**ASSIGNED TASK:**
What is the count of lines in the data that hold the string "center"? State the number alone.

**MATERIALS PROVIDED:**
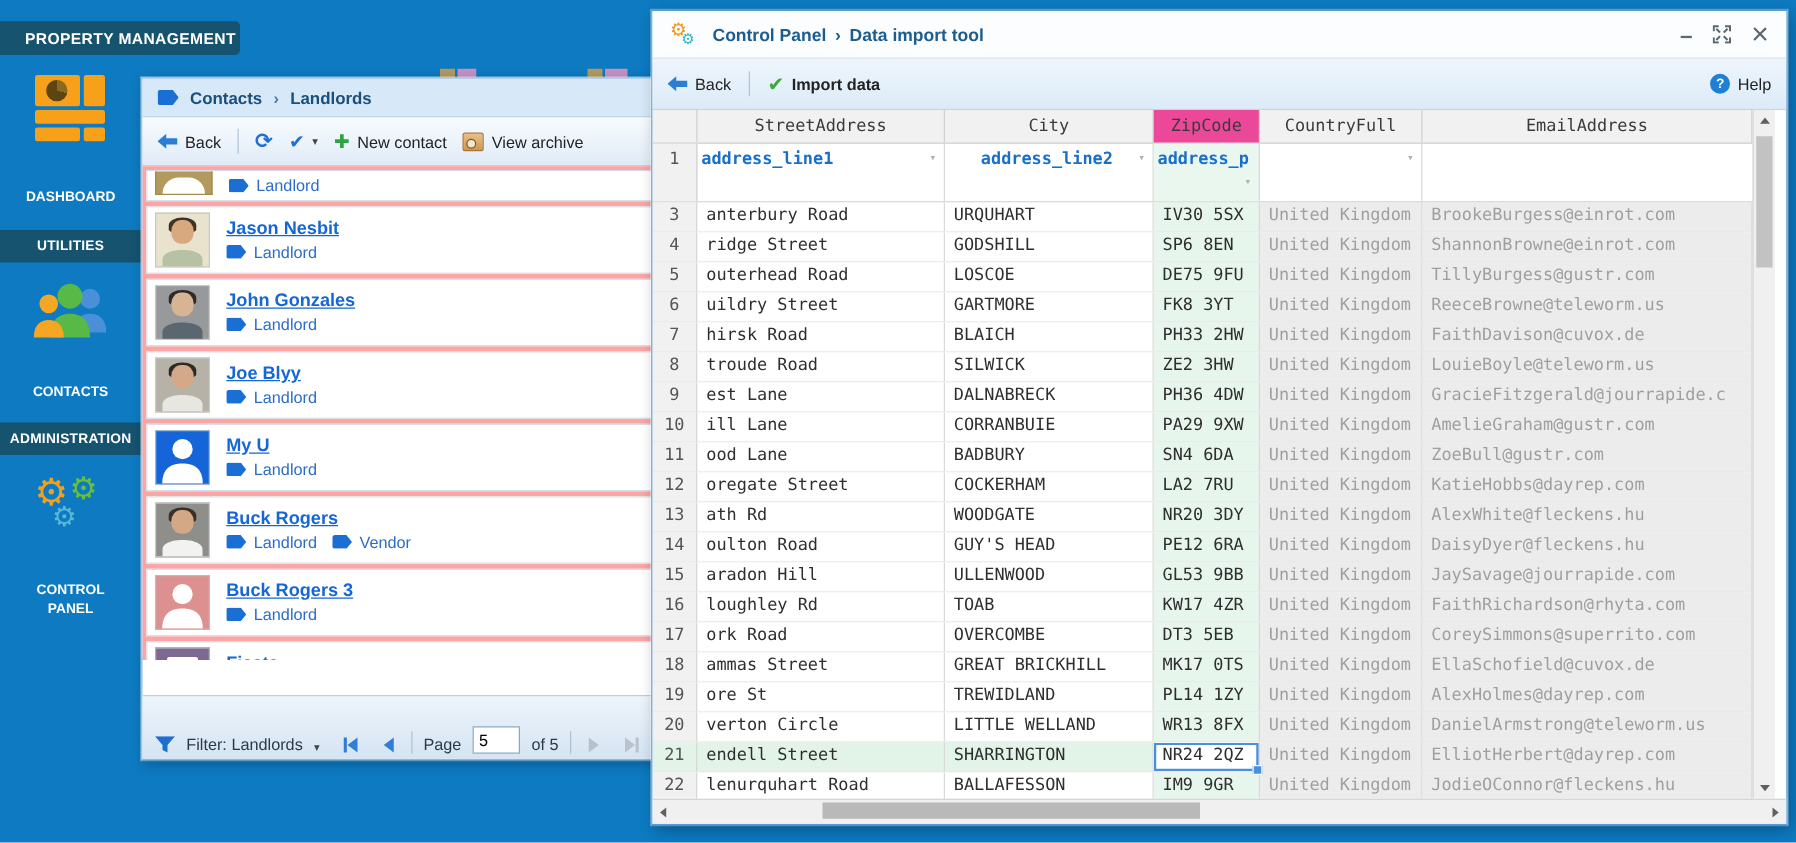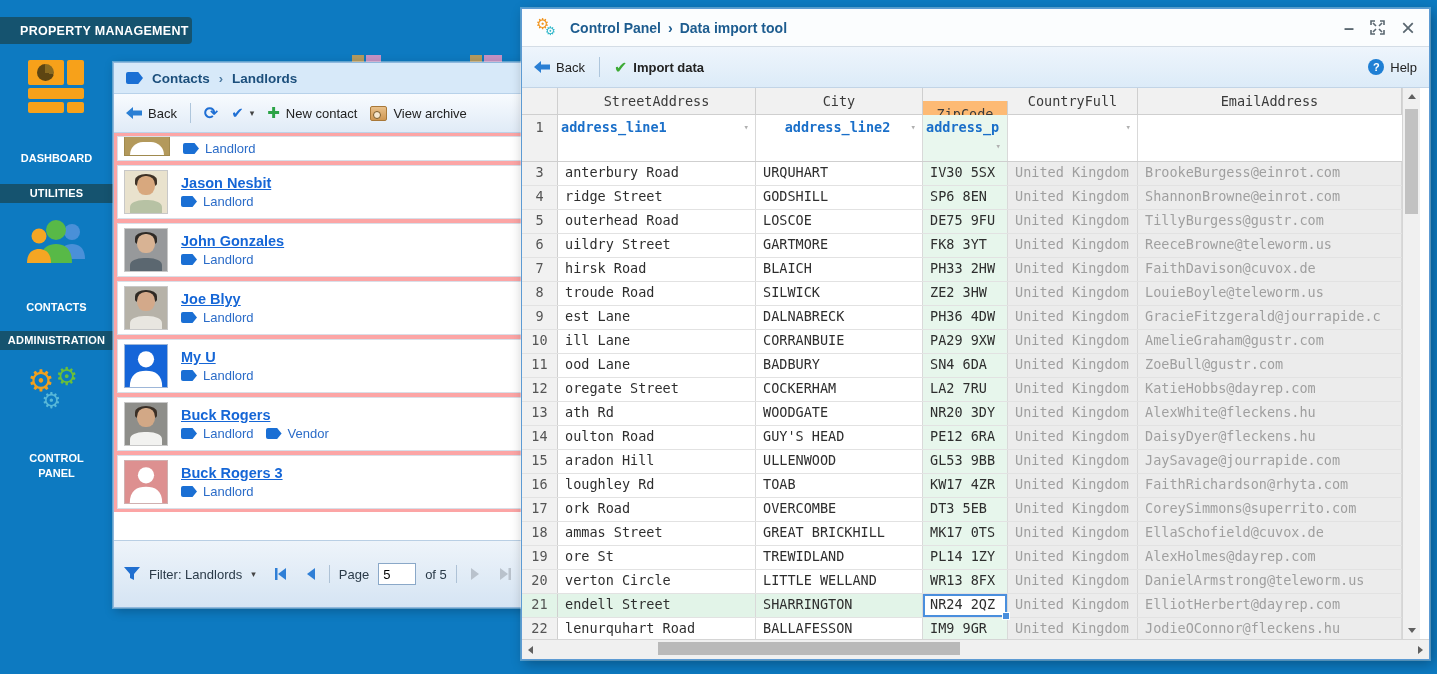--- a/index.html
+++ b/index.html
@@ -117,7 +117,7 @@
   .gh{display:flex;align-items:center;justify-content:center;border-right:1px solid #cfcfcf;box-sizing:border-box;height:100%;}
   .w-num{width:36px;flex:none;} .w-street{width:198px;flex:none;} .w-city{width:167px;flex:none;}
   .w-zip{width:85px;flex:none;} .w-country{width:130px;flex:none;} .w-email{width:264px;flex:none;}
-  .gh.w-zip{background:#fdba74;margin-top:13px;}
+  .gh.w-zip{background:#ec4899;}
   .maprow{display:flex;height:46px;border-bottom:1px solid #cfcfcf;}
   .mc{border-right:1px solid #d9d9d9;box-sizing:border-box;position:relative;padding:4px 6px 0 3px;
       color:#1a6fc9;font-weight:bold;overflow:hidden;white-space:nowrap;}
==
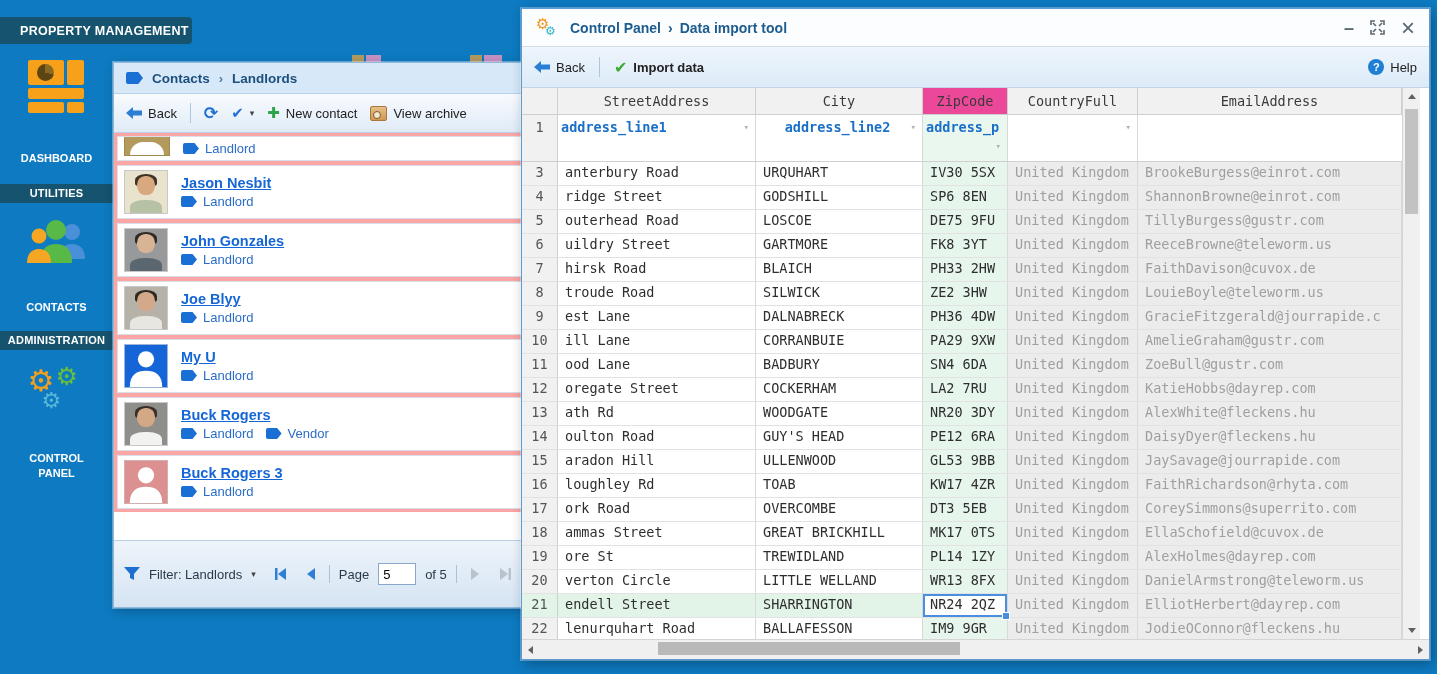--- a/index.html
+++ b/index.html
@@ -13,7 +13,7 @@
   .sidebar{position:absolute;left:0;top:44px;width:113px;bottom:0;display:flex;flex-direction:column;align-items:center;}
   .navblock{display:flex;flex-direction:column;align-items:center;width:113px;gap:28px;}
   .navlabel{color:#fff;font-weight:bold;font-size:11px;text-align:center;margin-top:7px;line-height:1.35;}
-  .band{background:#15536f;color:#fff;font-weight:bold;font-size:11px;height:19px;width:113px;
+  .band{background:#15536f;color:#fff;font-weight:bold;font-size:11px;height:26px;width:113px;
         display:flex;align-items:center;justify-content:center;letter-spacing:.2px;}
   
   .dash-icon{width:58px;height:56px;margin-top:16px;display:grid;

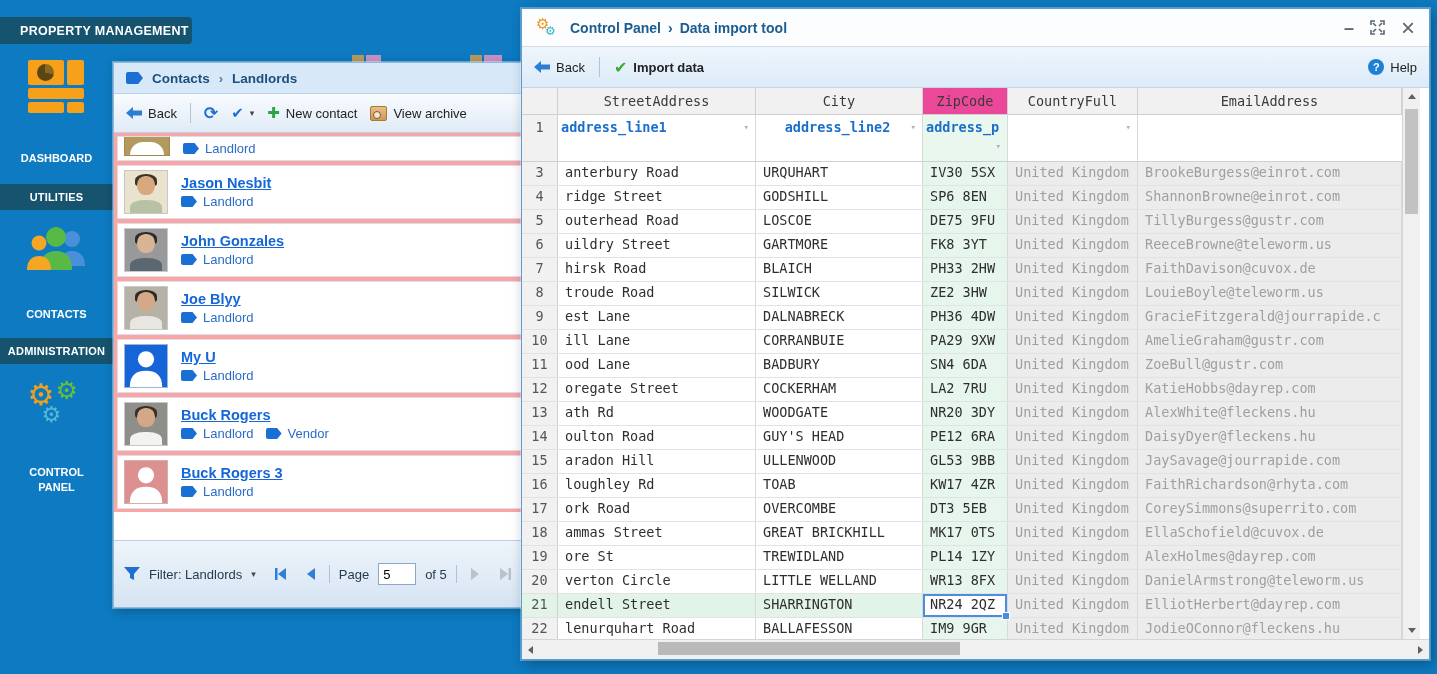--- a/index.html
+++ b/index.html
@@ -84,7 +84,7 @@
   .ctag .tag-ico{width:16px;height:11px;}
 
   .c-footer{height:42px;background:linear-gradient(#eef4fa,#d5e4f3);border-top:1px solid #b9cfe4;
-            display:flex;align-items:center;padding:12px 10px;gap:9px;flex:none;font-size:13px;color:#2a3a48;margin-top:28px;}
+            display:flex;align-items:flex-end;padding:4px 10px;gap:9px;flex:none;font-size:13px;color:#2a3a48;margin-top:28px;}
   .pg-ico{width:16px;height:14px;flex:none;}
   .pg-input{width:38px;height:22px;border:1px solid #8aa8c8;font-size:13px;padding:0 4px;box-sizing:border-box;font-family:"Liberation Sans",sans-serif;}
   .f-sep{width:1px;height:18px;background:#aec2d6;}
* * *
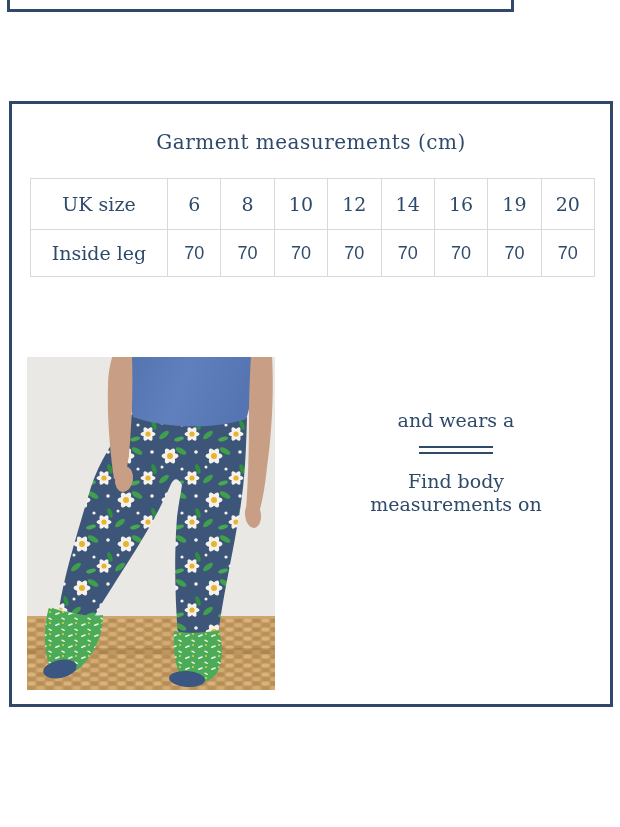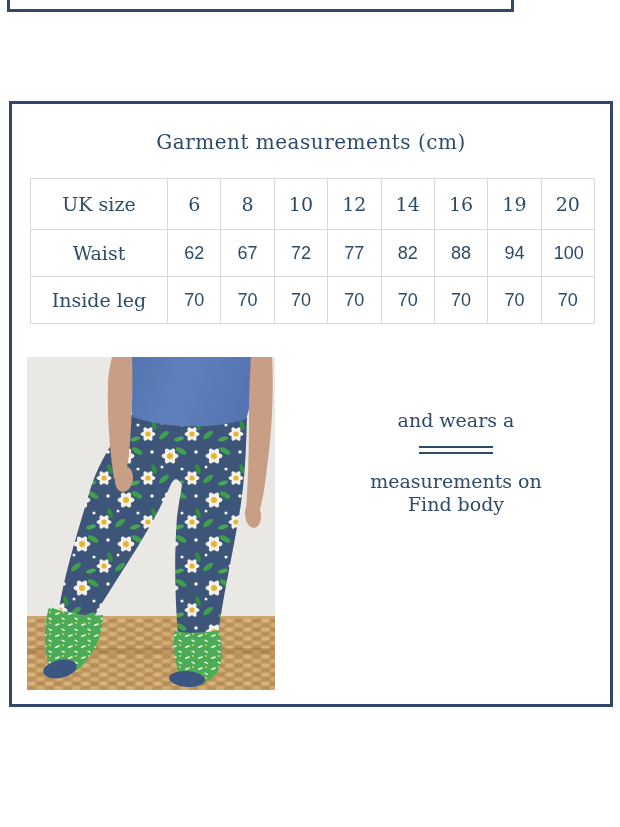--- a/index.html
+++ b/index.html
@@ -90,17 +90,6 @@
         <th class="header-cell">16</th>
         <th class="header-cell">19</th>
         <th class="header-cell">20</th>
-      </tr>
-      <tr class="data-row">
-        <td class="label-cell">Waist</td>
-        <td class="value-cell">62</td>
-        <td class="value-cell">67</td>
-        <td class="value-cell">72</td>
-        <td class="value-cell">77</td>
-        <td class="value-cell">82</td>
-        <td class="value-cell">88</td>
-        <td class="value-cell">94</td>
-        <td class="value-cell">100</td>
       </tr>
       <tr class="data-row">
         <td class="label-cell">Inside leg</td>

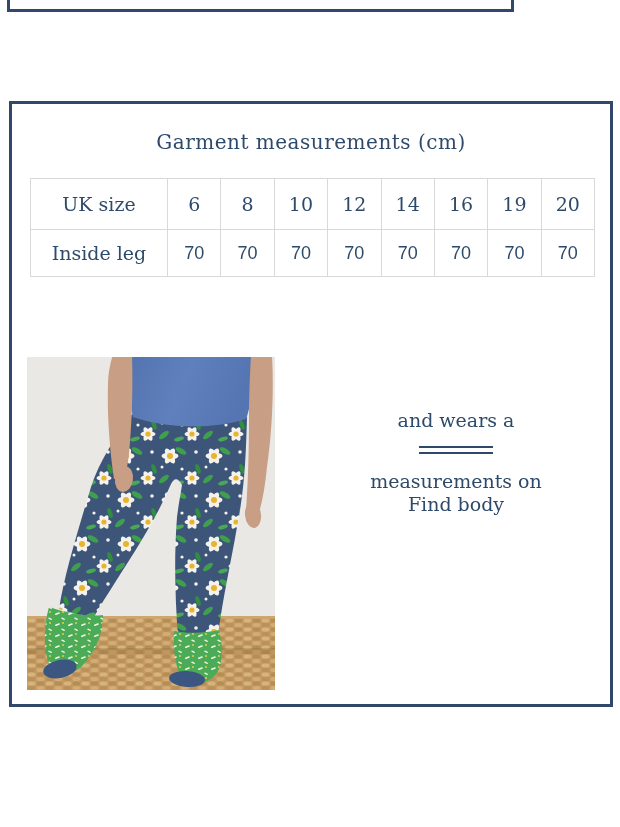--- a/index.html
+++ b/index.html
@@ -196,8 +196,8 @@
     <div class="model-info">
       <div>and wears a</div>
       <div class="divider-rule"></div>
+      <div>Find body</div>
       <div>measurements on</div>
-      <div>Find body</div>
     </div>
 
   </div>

**WRITTEN REPLY:**
6